(REQUIRED WORK):
Below are records with pictures in them; print them exactly, omitting the pictures.

[Structure-from-motion data]
□ □ □ □ □ □ □
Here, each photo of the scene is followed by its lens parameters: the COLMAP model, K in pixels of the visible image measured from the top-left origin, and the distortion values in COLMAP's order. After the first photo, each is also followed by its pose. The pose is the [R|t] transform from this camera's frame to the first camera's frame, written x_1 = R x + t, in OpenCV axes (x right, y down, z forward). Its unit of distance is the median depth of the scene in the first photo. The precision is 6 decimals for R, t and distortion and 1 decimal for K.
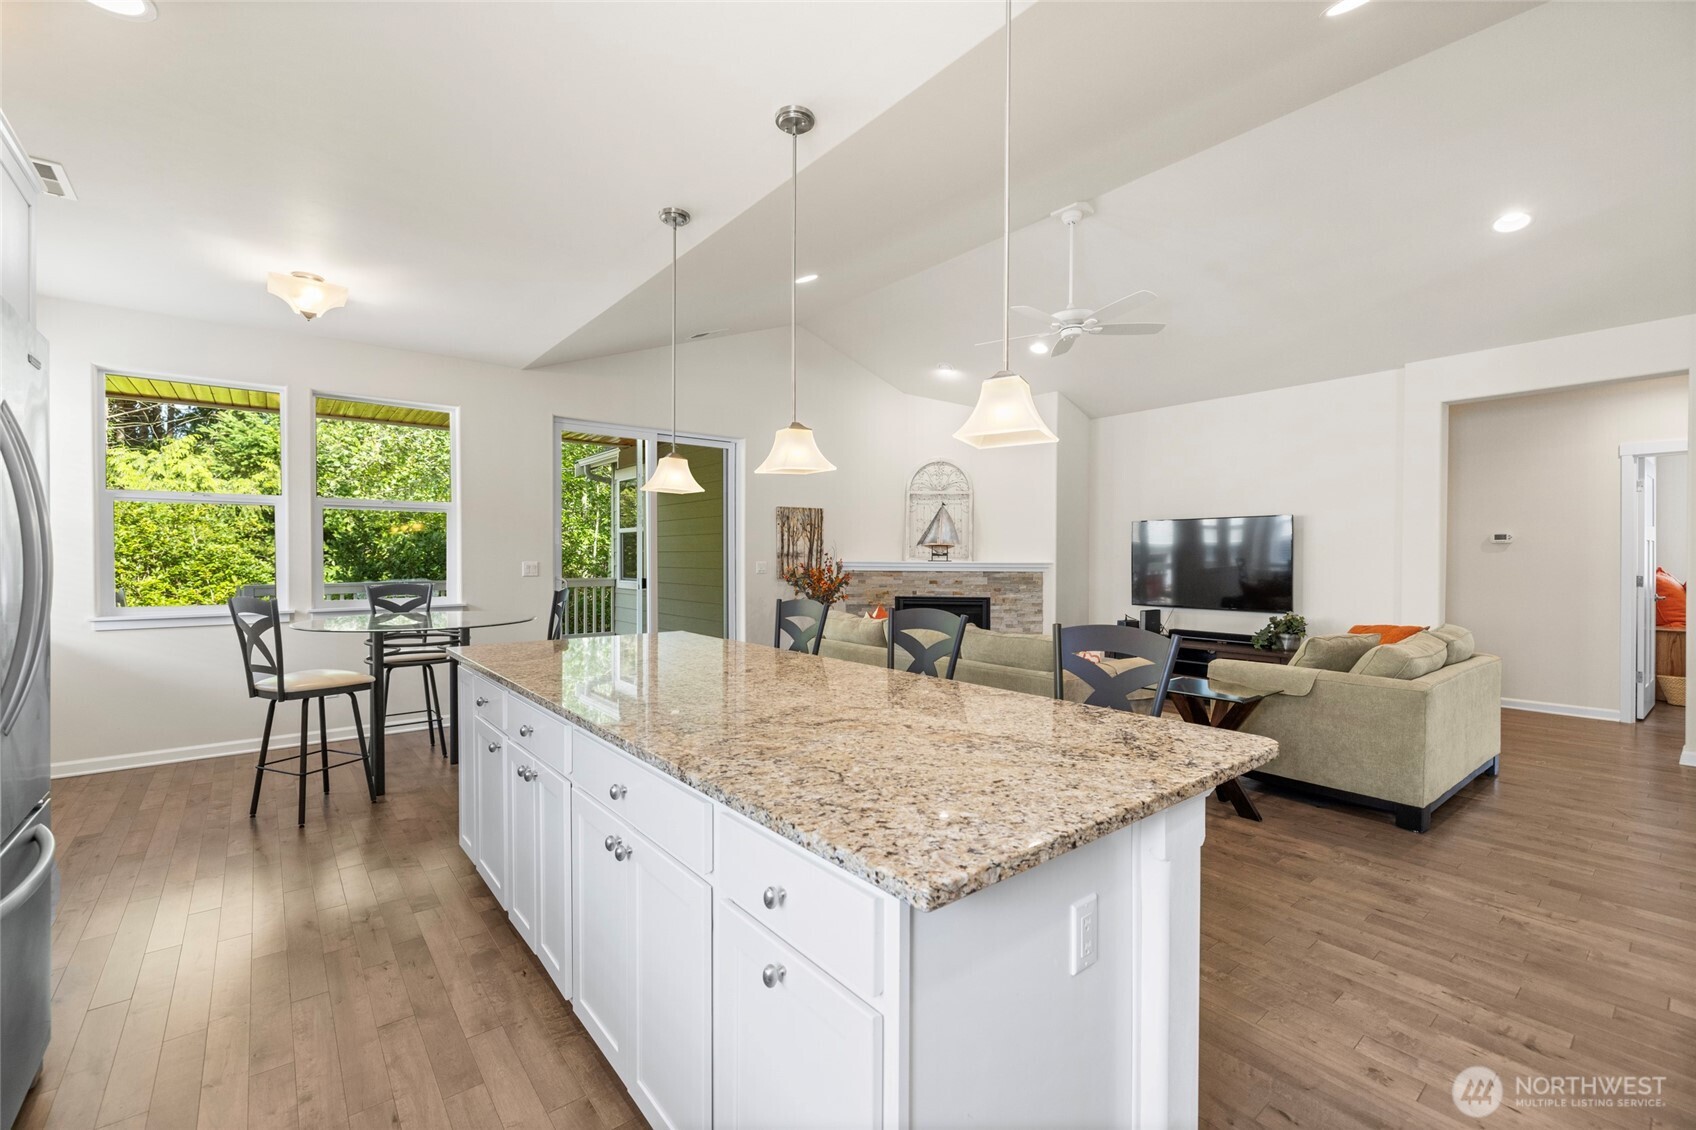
lens RADIAL K [[716.1, 0, 840.5], [0, 716.1, 558.8], [0, 0, 1]] dist [0.001702, -0.000047]
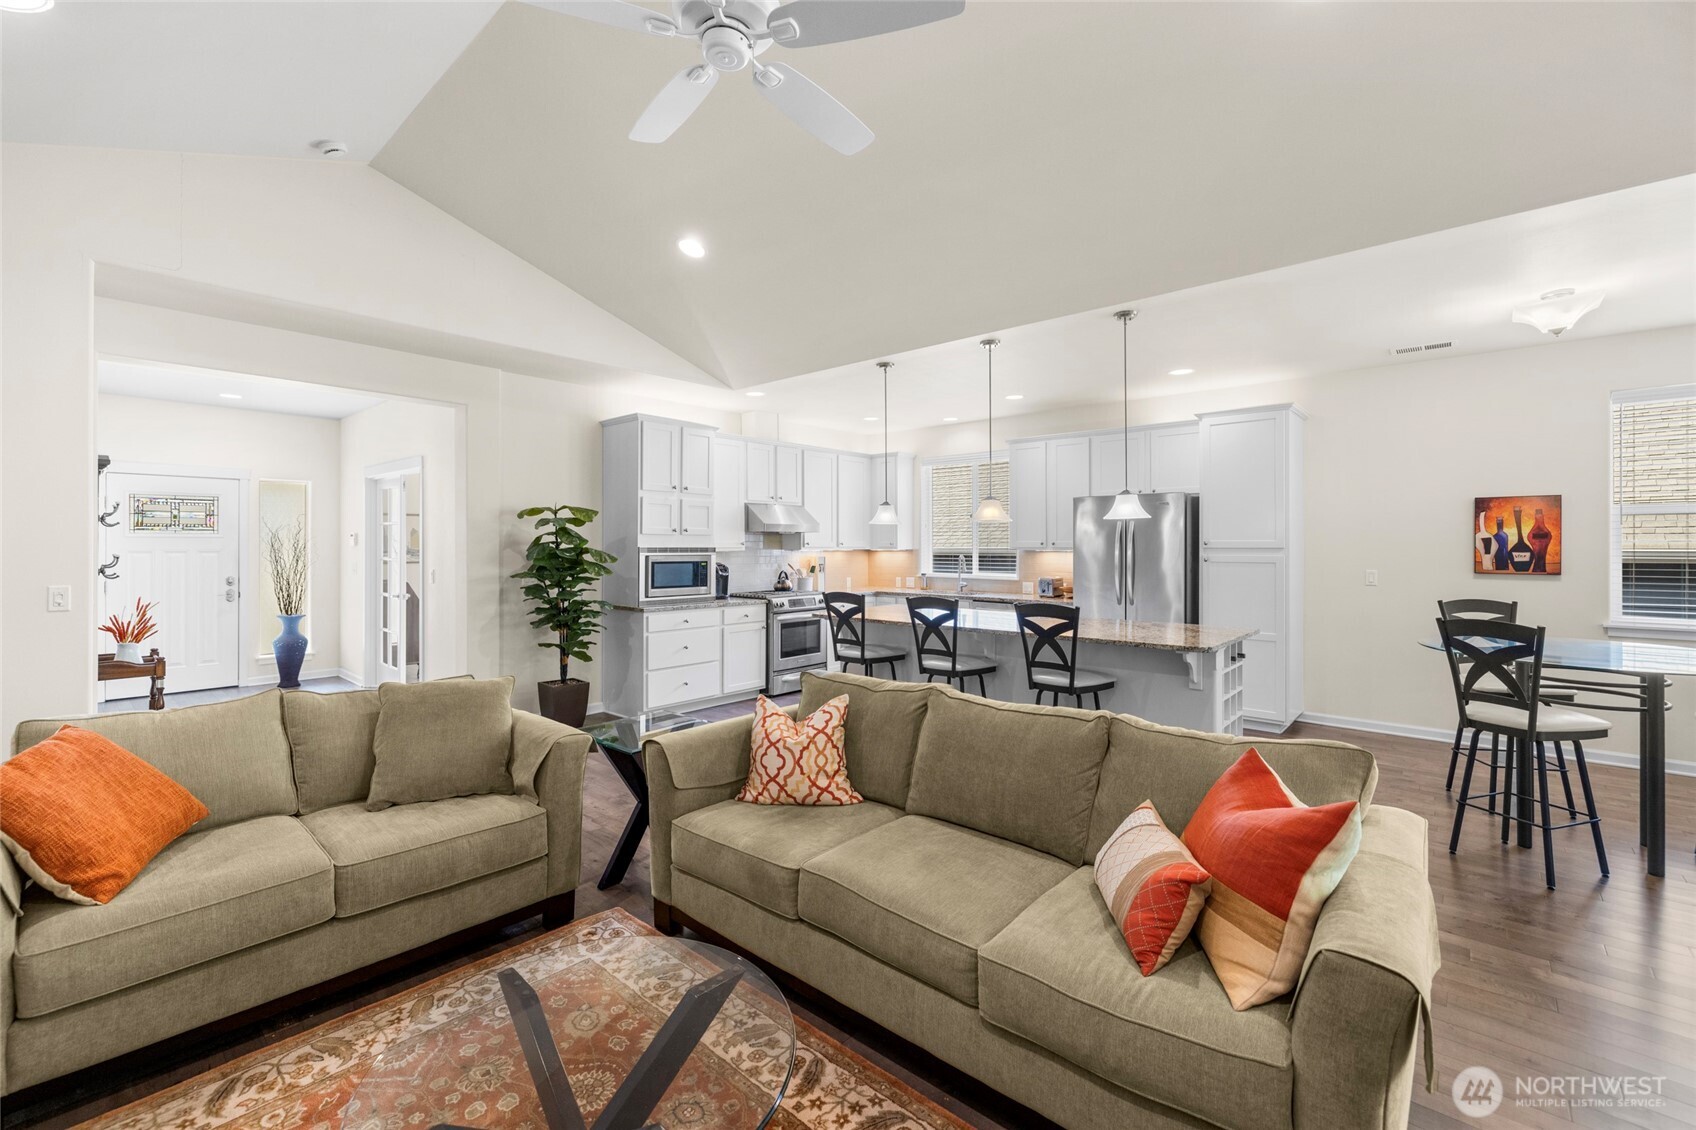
lens RADIAL K [[711.6, 0, 834.3], [0, 711.6, 550.6], [0, 0, 1]] dist [-0.000346, 0.000011]
pose [[-0.987946, 0.000917, -0.154795, 0.210635], [-0.001136, 0.999913, 0.013176, -0.021164], [0.154794, 0.013193, -0.987859, 0.920916]]
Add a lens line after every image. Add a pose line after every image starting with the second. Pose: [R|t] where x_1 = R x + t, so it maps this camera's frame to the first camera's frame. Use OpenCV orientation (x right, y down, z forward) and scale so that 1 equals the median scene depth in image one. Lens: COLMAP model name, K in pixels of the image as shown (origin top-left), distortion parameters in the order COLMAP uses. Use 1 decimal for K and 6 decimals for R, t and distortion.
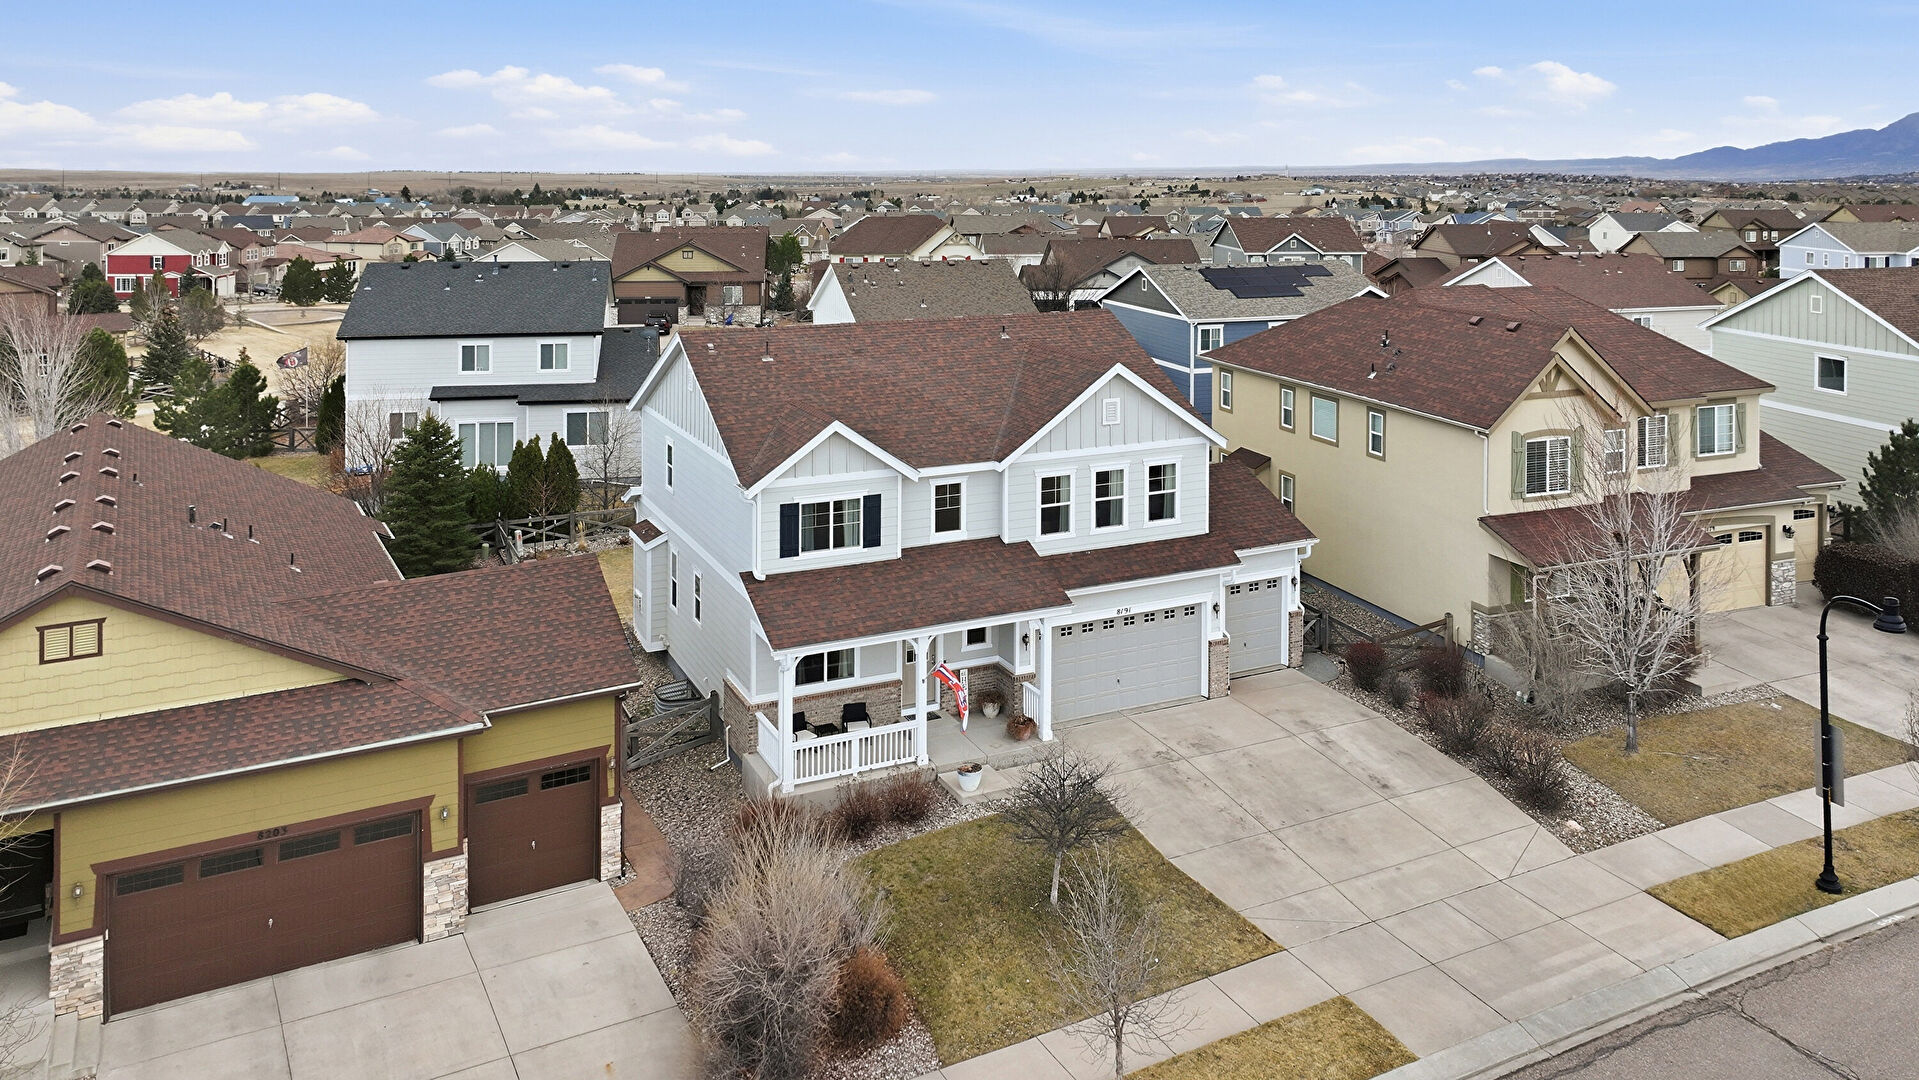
□ □ □ □ □ □ □
(ANSWER TO THIS PROBLEM):
Here, each photo of the scene is followed by its lens parameters: the COLMAP model, K in pixels of the visible image measured from the top-left origin, and the distortion values in COLMAP's order. After the first photo, each is also followed by its pose. The pose is the [R|t] transform from this camera's frame to the first camera's frame, written x_1 = R x + t, in OpenCV axes (x right, y down, z forward). Its unit of distance is the median depth of the scene in the first photo. The precision is 6 decimals for R, t and distortion and 1 decimal for K.
lens RADIAL K [[716.1, 0, 840.5], [0, 716.1, 558.8], [0, 0, 1]] dist [0.001702, -0.000047]
lens RADIAL K [[711.6, 0, 834.3], [0, 711.6, 550.6], [0, 0, 1]] dist [-0.000346, 0.000011]
pose [[-0.987946, 0.000917, -0.154795, 0.210635], [-0.001136, 0.999913, 0.013176, -0.021164], [0.154794, 0.013193, -0.987859, 0.920916]]
Add a lens line after every image. Add a pose line after every image starting with the second. Pose: [R|t] where x_1 = R x + t, so it maps this camera's frame to the first camera's frame. Use OpenCV orientation (x right, y down, z forward) and scale so that 1 equals the median scene depth in image one. Lens: COLMAP model name, K in pixels of the image as shown (origin top-left), distortion parameters in the order COLMAP uses. Use 1 decimal for K and 6 decimals for R, t and distortion.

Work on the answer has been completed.